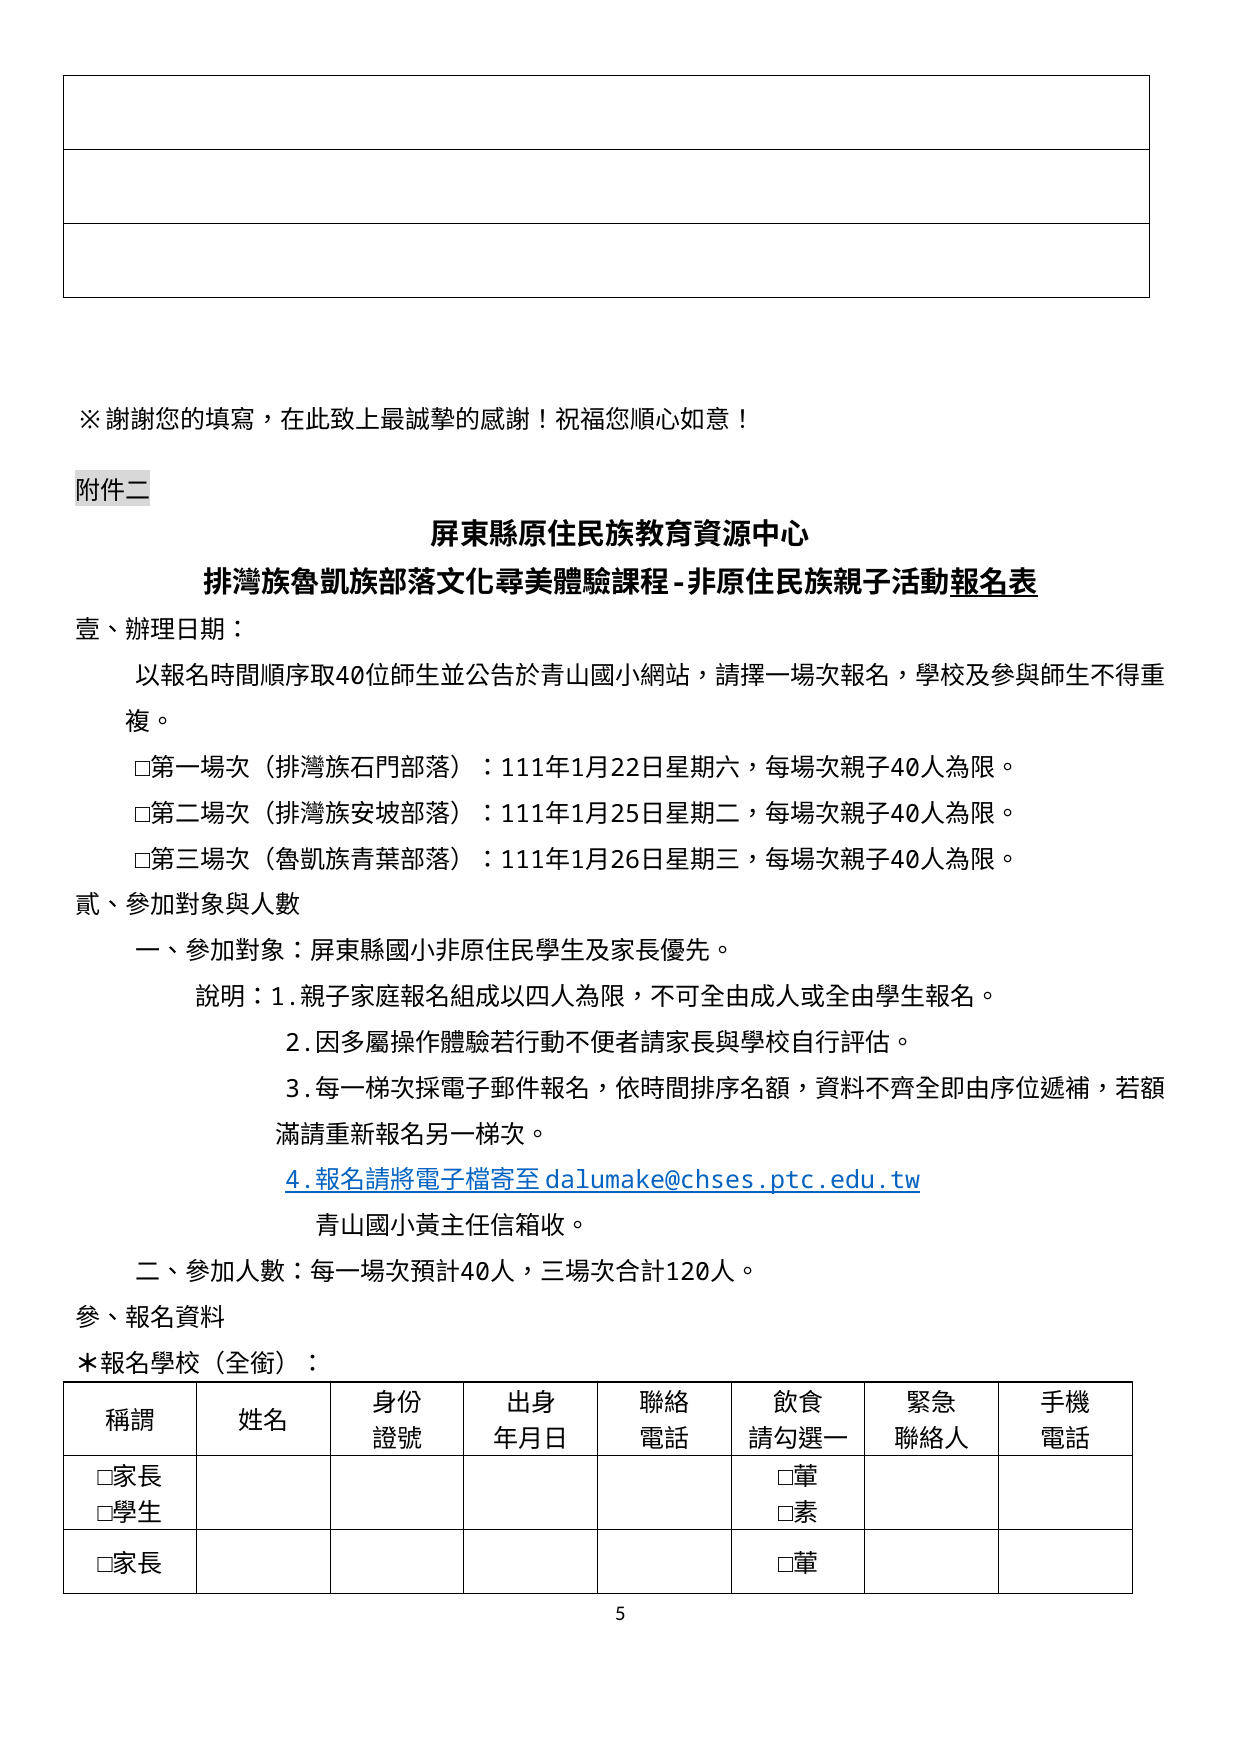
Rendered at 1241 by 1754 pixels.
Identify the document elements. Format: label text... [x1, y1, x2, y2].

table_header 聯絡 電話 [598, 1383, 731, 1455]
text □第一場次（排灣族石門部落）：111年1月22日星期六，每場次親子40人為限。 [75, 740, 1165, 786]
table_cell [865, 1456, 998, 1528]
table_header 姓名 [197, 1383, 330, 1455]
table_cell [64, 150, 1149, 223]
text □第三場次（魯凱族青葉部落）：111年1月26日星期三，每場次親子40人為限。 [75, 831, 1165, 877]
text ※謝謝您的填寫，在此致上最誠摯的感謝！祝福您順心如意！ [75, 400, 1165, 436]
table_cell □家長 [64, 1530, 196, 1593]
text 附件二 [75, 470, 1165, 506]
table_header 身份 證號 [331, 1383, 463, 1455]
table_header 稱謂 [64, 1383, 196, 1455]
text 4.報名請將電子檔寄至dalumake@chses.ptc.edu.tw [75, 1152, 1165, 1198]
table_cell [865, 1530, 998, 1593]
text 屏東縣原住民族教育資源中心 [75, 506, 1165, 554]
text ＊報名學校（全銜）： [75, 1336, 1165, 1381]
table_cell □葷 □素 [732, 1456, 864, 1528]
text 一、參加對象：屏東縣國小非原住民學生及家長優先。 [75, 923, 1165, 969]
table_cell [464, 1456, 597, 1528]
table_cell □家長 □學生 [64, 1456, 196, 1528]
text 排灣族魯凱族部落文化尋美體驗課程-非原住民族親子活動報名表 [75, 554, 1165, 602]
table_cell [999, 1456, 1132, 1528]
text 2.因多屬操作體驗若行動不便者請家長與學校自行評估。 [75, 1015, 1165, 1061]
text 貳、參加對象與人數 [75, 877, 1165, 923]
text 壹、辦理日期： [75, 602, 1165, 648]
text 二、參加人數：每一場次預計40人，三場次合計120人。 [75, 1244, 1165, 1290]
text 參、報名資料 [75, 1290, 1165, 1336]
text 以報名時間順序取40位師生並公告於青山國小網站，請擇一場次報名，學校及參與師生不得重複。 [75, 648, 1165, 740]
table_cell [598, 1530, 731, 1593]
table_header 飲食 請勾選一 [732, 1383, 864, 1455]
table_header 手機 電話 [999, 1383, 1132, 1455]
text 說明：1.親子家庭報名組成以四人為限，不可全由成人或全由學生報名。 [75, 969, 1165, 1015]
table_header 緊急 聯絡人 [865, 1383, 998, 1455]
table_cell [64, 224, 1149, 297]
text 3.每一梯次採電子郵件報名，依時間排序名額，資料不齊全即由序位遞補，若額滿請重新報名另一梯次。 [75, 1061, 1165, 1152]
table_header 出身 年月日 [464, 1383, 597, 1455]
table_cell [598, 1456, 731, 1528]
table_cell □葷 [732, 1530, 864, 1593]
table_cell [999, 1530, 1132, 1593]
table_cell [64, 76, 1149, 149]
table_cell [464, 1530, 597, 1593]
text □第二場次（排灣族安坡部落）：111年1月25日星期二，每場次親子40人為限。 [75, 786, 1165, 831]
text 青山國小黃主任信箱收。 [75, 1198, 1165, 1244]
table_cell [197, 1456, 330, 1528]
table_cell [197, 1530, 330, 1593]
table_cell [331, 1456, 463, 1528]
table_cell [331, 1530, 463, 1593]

-*-*-

> _Alıştırma yönergesi_
"table_header 聯絡 電話 [598, 1383, 731, 1455]" geçen satırdan "text ※謝謝您的填寫，在此致上最誠摯的感謝！祝福您順心如意！ [75, 400, 1165, 436]" geçen satıra kadar, iki uç dahil, bütün satırları yeniden yaz. Bunlarda "親子" yerine "家庭" gelecek şekilde değiştir, geri kalan hiçbir şeye dokunma.

> _Görevin cevabı_
table_header 聯絡 電話 [598, 1383, 731, 1455]
text □第一場次（排灣族石門部落）：111年1月22日星期六，每場次家庭40人為限。 [75, 740, 1165, 786]
table_cell [865, 1456, 998, 1528]
table_header 姓名 [197, 1383, 330, 1455]
table_cell [64, 150, 1149, 223]
text □第三場次（魯凱族青葉部落）：111年1月26日星期三，每場次家庭40人為限。 [75, 831, 1165, 877]
text ※謝謝您的填寫，在此致上最誠摯的感謝！祝福您順心如意！ [75, 400, 1165, 436]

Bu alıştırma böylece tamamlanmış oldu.